Let’s take an example:

index=_internal host=* log_level=* (log_level=ERROR OR log_level=INFO OR log_level=WARN OR log_level=FATAL)

``` The basis break by statement logic happens on a per host basis, you may want to update the logic to group by tiers logic, such as grouping by indexer cluster, Search head, Search Head Cluster and so forth ```
| bucket _time span=30m
| stats
count(eval(log_level="INFO")) as info,
count(eval(log_level="WARN")) as warn,
count(eval(log_level="ERROR")) as error,
count(eval(log_level="FATAL")) as fatal
by _time, host
| fillnull value=0

| timechart span=30m sum(info) as info, sum(warn) as warn, sum(error) as error, sum(fatal) as fatal

Several challenges need to be tackled:

  • volume: the volume of log messages can be very high, running large searches can be very resource consuming, or not even realistic in a continuous monitoring context.

  • variability: the volume of log messages can vary a lot, depending on time conditions, users activity and so forth.

  • relevance:: Simply tracking for errors is not meaningful, errors happen all the time, and are not necessarily symptomatic of a problem.
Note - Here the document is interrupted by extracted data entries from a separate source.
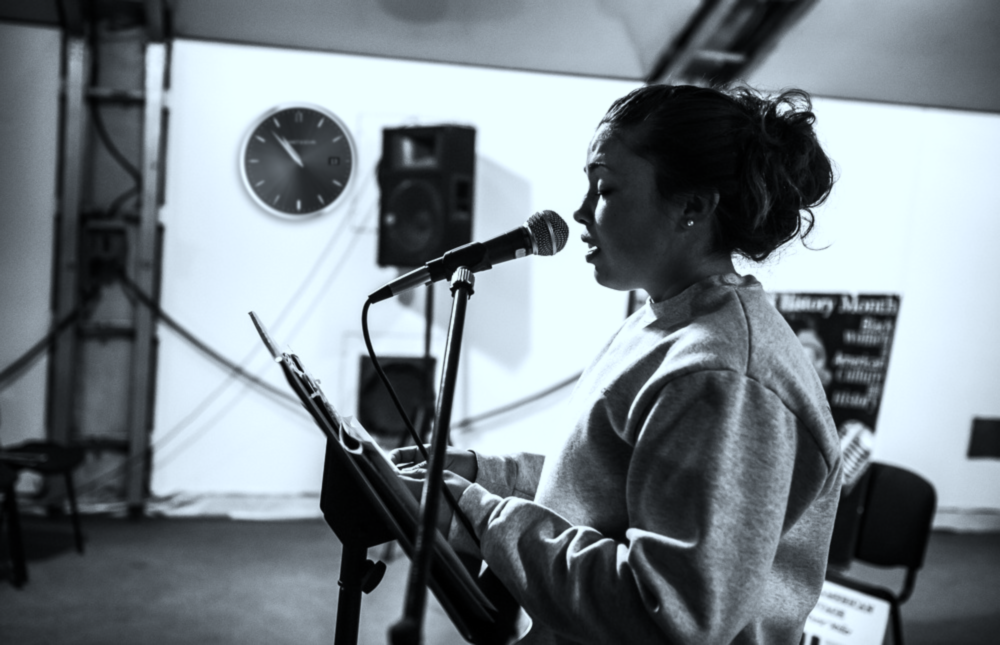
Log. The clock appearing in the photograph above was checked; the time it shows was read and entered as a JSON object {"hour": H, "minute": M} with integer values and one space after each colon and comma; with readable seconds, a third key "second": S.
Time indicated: {"hour": 10, "minute": 53}
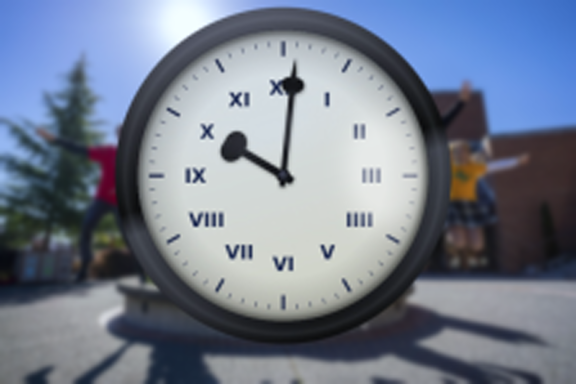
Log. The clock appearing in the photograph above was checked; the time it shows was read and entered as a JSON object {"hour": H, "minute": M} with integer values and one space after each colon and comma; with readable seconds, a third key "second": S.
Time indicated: {"hour": 10, "minute": 1}
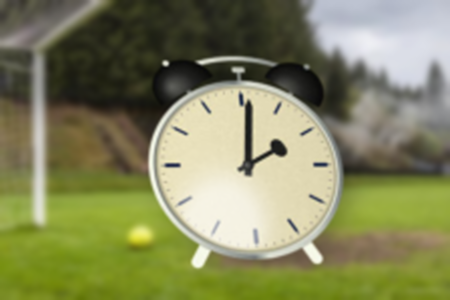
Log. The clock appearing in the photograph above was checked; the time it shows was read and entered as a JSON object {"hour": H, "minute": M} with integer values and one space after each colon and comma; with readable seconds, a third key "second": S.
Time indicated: {"hour": 2, "minute": 1}
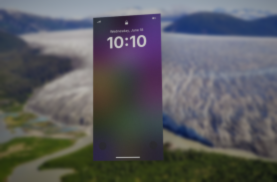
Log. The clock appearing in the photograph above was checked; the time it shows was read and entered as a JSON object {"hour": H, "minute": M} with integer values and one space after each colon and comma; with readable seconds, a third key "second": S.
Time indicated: {"hour": 10, "minute": 10}
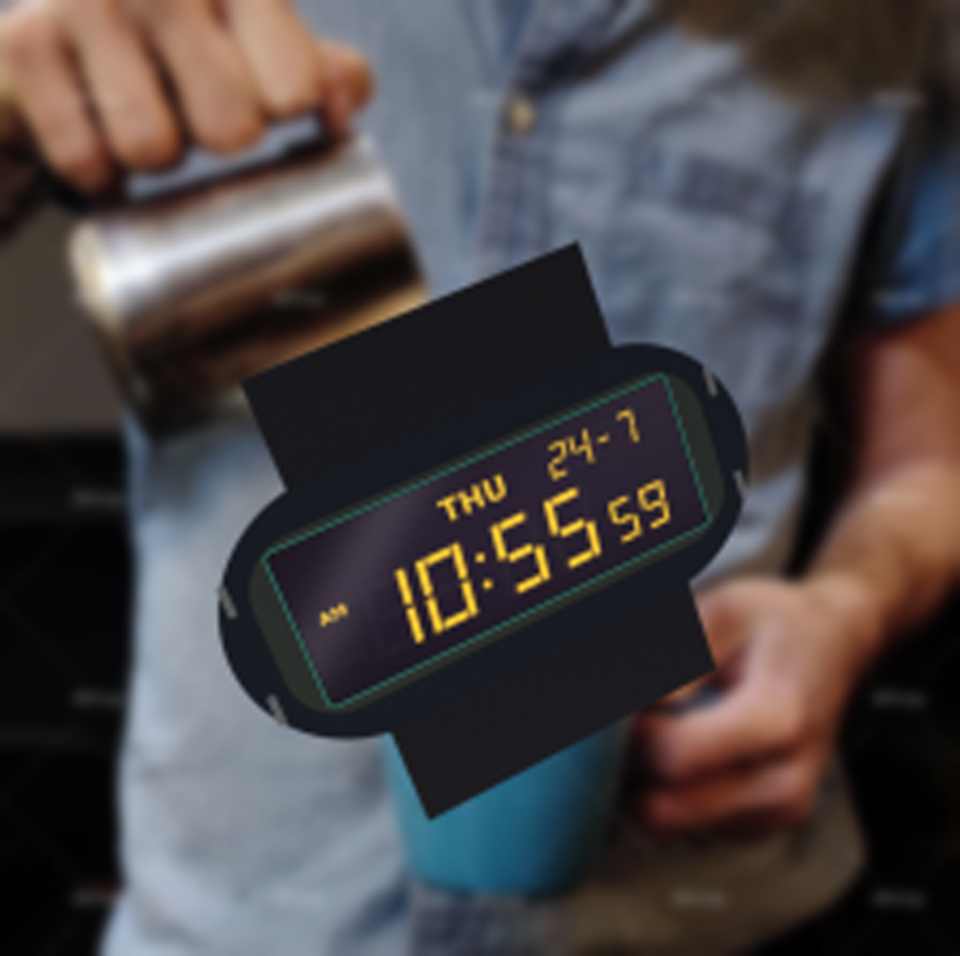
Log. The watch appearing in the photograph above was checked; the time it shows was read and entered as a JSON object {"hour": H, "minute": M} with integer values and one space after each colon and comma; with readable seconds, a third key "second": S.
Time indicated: {"hour": 10, "minute": 55, "second": 59}
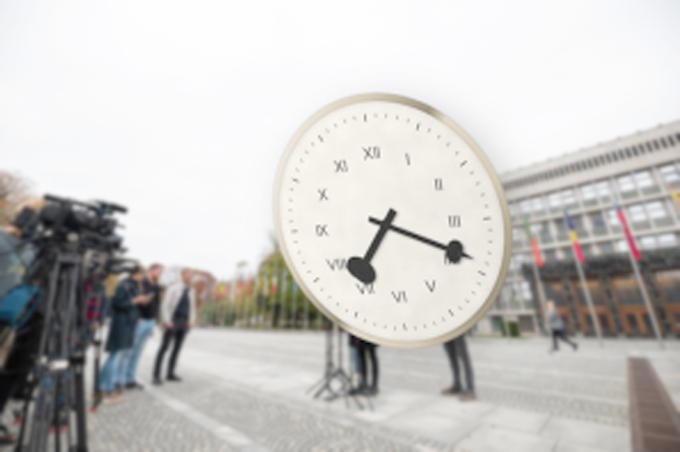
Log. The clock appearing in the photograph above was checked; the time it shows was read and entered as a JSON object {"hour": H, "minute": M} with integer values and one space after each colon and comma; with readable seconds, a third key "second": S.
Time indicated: {"hour": 7, "minute": 19}
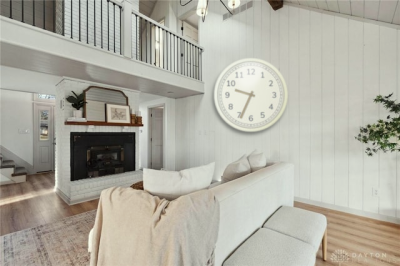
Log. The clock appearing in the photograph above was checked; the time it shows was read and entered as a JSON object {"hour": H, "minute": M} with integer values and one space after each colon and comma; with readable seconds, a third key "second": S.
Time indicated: {"hour": 9, "minute": 34}
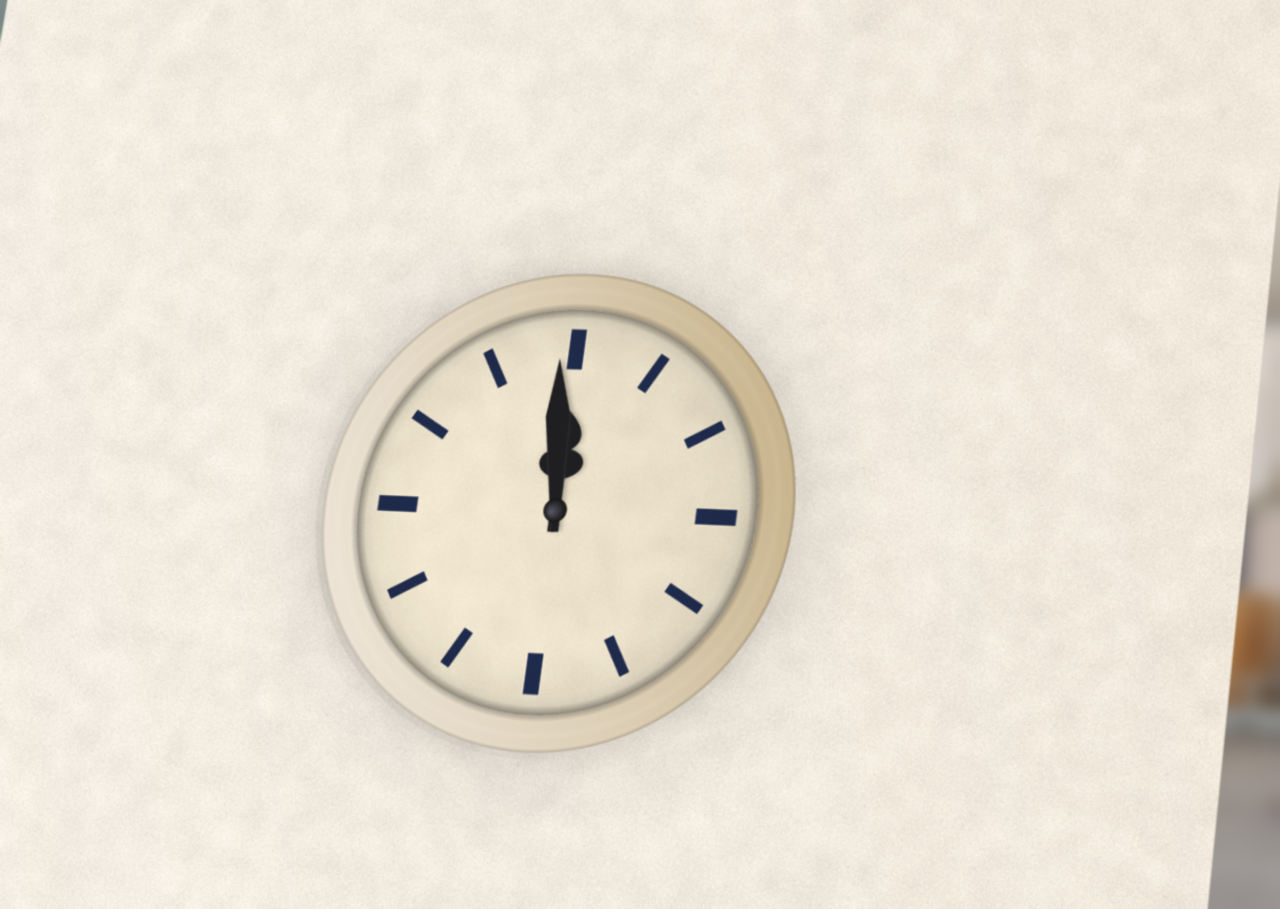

The key is to detect abnormal trends.

The following chart shows the challenges quite well:

chart_uc_challenge1.png

An ad-hoc investigation can possibly detect an abnormal condition, our goal is to leverage TrackMe to do this work efficiently:

chart_uc_challenge2.png

TrackMe’s Machine Learning Outliers detection:

chart_uc_challenge3.png

Implementation in TrackMe

Step 1: Create a Virtual Tenant

First, let’s create a new Virtual Tenant for our use case, we may well simply use an existing Virtual Tenant, for the purposes of the documentation we will simply create a new tenant:

create_vtenant1.png create_vtenant2.png

Step 2: Create the new Flex Object tracker

The use case was integrated in the Flex Object library in TrackMe 2.0.97, so you can simply call the template splk_splunk_infra_log_level_variations:

Note: You can find the use case search at the end of this document

create_flexobject1.png create_flexobject2.png create_flexobject3.png

Once the tracker has been executed at least once, we start tracking the log messages logging level on a per Splunk instance basis (which you can customise):

create_flexobject4.png create_flexobject5.png

Step 3: (optional) backfill KPIs

You can optionally backfill the KPIs, so ML models can be trained with proper dataset immediately:

Note: ensure to replace the name of the tenant in the Splunk search

index=_internal host=* log_level=* (log_level=ERROR OR log_level=INFO OR log_level=WARN OR log_level=FATAL) earliest=-30d@d latest=now

``` The basis break by statement logic happens on a per host basis, you may want to update the logic to group by tiers logic, such as grouping by indexer cluster, Search head, Search Head Cluster and so forth ```
| bucket _time span=30m
| stats
count(eval(log_level="INFO")) as "trackme.splk.flx.splunk.log_level.info"
count(eval(log_level="WARN")) as "trackme.splk.flx.splunk.log_level.warn"
count(eval(log_level="ERROR")) as "trackme.splk.flx.splunk.log_level.error"
count(eval(log_level="FATAL")) as "trackme.splk.flx.splunk.log_level.fatal"
by _time, host
| fillnull value=0

| eval alias=host
| lookup trackme_flx_tenant_splunk-log-level alias OUTPUT _key as object_id, object, object_category, tenant_id

| mcollect index=trackme_metrics split=t object, object_category, object_id, tenant_id

Once proceeded, KPIs should be backfilled depending on if the internal index retention allowed it:

backfill_kpis1.png

Step 4: Review Machine Learning Outliers detection

Once TrackMe has trained Machine Learning models, you can review the results in the Machine Learning Outliers detection dashboard:

Note: You can manually run the mltrain job to force training the models now, or train a particular model through the UI

ml_outliers1.png

In our demo case, we know we already have an abnormal period, which can add as an exclusion so the models are not affected by this period:

ml_outliers2.png

Detecting abnormal error logging increasing trend:

ml_outliers3.png ml_outliers4.png

Detecting insufficient informational logging:

ml_outliers5.png

Our detection is now fully ready, and TrackMe will alert us if abnormal conditions are detected on the Splunk instances and deployments.